--- DATA SUPPLIED ---
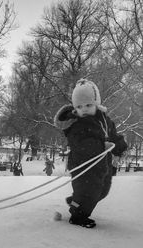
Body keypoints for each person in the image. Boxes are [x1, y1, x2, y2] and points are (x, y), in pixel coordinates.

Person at [54, 79, 127, 228]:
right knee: (88, 193)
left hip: (103, 166)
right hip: (83, 167)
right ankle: (77, 216)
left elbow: (113, 136)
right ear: (75, 109)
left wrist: (119, 146)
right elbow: (82, 146)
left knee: (103, 191)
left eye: (88, 105)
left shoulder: (105, 121)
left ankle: (76, 201)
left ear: (96, 104)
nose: (84, 109)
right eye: (80, 107)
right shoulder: (76, 125)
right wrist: (102, 146)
---
# EXERCISE OBJECTIVE:
Your copy must match the records above word for word and contain no pictures.

# EXERCISE ANSWER:
Body keypoints for each person in the image. Boxes are [x1, y1, x2, y2] and points are (x, y), in pixel coordinates.

Person at [54, 79, 127, 228]:
right knee: (88, 193)
left hip: (103, 166)
right hip: (83, 167)
right ankle: (77, 216)
left elbow: (113, 136)
right ear: (75, 109)
left wrist: (119, 146)
right elbow: (82, 146)
left knee: (103, 191)
left eye: (88, 105)
left shoulder: (105, 121)
left ankle: (76, 201)
left ear: (96, 104)
nose: (84, 109)
right eye: (80, 107)
right shoulder: (76, 125)
right wrist: (102, 146)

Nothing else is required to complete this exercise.